● **Extracted entries**:
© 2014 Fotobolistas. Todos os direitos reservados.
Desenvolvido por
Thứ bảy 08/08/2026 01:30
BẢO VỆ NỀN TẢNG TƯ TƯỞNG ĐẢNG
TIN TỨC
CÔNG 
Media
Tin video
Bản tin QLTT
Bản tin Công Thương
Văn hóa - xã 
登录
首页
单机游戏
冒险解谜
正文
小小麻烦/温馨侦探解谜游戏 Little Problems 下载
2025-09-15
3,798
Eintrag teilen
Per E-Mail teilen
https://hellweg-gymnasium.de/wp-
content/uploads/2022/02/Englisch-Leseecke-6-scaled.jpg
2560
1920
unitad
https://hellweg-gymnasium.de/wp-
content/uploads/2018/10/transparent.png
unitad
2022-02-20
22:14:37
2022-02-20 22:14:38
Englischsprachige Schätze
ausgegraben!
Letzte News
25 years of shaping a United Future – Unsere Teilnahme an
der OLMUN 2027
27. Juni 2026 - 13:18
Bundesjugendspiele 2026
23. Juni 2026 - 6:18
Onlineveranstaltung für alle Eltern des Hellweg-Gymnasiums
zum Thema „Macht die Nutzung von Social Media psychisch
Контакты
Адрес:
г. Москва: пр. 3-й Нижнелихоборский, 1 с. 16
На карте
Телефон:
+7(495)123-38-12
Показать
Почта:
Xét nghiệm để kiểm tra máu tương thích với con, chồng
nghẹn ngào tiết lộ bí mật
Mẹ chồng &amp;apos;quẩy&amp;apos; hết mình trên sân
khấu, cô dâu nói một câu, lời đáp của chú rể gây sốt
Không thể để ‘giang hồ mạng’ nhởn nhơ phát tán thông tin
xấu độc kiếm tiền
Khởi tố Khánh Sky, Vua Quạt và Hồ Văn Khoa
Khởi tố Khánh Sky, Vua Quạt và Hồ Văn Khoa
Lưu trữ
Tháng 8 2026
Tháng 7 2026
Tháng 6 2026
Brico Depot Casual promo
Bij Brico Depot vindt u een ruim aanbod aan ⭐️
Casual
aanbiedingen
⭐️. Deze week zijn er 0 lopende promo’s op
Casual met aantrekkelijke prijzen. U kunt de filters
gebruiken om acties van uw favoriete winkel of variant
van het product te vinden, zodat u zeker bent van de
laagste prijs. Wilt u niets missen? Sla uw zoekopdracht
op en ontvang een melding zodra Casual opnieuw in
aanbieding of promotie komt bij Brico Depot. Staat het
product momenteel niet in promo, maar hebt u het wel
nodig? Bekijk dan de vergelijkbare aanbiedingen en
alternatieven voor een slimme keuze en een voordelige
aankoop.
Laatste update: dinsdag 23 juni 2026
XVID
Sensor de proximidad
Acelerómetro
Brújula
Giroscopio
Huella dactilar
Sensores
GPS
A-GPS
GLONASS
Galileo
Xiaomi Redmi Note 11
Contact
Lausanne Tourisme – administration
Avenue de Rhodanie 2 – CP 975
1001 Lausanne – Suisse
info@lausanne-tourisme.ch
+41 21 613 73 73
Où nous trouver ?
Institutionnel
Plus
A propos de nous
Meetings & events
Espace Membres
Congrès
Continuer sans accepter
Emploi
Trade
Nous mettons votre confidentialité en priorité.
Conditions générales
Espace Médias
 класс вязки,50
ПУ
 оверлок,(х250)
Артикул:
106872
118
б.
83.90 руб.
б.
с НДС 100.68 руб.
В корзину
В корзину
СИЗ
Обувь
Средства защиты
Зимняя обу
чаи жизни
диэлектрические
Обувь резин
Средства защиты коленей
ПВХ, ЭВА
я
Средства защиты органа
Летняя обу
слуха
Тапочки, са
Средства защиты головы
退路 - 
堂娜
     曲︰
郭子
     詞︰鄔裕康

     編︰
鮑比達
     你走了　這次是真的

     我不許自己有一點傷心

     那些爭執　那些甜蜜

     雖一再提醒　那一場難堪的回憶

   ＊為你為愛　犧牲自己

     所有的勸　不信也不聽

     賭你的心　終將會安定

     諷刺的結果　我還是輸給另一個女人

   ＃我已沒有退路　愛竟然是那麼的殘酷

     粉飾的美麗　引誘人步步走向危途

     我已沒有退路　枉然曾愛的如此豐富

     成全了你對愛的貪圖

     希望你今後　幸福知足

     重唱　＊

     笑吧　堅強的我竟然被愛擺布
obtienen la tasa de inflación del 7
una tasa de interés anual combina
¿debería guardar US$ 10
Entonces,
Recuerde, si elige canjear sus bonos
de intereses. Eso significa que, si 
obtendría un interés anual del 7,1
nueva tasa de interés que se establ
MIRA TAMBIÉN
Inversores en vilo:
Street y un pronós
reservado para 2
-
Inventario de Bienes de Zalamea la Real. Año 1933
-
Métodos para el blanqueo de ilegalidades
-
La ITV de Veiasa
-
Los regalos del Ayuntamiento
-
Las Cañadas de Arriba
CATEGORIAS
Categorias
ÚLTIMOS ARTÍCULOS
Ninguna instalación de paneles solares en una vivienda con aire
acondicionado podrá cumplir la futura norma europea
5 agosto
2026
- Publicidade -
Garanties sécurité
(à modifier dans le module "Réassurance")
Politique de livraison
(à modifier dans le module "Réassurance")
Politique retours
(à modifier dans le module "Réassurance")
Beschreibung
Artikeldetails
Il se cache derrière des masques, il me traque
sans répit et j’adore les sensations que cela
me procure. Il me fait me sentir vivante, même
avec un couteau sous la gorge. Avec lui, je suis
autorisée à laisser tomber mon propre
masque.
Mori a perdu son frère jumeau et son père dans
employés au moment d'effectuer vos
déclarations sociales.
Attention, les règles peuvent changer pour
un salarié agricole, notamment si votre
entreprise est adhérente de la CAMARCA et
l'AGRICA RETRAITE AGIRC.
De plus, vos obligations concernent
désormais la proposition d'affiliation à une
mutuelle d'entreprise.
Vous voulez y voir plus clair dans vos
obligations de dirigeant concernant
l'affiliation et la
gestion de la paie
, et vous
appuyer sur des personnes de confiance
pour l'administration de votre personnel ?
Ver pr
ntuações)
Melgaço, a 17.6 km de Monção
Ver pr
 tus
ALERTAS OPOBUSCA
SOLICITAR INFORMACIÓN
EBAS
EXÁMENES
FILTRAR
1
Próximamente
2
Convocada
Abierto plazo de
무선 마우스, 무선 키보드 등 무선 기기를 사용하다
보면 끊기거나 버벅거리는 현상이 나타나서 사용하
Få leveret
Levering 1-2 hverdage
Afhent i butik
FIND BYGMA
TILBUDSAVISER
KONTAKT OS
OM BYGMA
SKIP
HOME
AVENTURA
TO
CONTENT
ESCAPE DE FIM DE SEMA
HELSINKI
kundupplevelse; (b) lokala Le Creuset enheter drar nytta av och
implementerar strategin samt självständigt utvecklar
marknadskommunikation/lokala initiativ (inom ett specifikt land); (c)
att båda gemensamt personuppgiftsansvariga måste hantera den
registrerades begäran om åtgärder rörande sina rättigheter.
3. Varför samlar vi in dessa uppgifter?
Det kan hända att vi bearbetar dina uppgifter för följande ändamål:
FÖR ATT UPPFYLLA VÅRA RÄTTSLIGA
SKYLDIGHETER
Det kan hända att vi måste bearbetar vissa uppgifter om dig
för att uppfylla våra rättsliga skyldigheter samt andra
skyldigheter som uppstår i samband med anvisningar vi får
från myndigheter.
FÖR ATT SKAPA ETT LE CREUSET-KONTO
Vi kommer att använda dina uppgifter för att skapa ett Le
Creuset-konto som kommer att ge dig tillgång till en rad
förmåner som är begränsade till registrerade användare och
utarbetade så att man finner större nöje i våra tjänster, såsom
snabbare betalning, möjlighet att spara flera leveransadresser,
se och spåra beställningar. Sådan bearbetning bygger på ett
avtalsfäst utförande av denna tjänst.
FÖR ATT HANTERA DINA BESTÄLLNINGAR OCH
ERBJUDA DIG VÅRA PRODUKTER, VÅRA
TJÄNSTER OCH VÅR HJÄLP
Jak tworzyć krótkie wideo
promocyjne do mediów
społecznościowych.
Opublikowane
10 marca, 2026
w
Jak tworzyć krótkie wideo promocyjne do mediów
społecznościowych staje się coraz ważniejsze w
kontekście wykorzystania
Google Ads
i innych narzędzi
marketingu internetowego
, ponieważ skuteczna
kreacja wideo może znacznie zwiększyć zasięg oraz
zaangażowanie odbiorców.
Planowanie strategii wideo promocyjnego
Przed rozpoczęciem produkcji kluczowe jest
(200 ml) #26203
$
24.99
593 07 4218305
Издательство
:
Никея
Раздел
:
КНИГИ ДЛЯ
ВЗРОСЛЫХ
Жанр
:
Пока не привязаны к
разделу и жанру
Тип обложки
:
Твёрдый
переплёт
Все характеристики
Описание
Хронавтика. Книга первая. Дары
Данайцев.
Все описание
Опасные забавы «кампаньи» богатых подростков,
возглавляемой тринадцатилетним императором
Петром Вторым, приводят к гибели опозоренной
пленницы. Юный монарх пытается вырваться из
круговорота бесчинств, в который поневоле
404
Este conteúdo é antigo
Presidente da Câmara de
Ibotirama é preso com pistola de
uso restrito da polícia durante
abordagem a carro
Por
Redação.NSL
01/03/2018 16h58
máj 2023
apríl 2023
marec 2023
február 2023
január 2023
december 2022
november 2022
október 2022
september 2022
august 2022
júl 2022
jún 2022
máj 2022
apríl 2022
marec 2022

● **Your task**: Pick out each line of the items that contains the string "Brico".

● **Your response**:
Brico Depot Casual promo
Bij Brico Depot vindt u een ruim aanbod aan ⭐️
aanbieding of promotie komt bij Brico Depot. Staat het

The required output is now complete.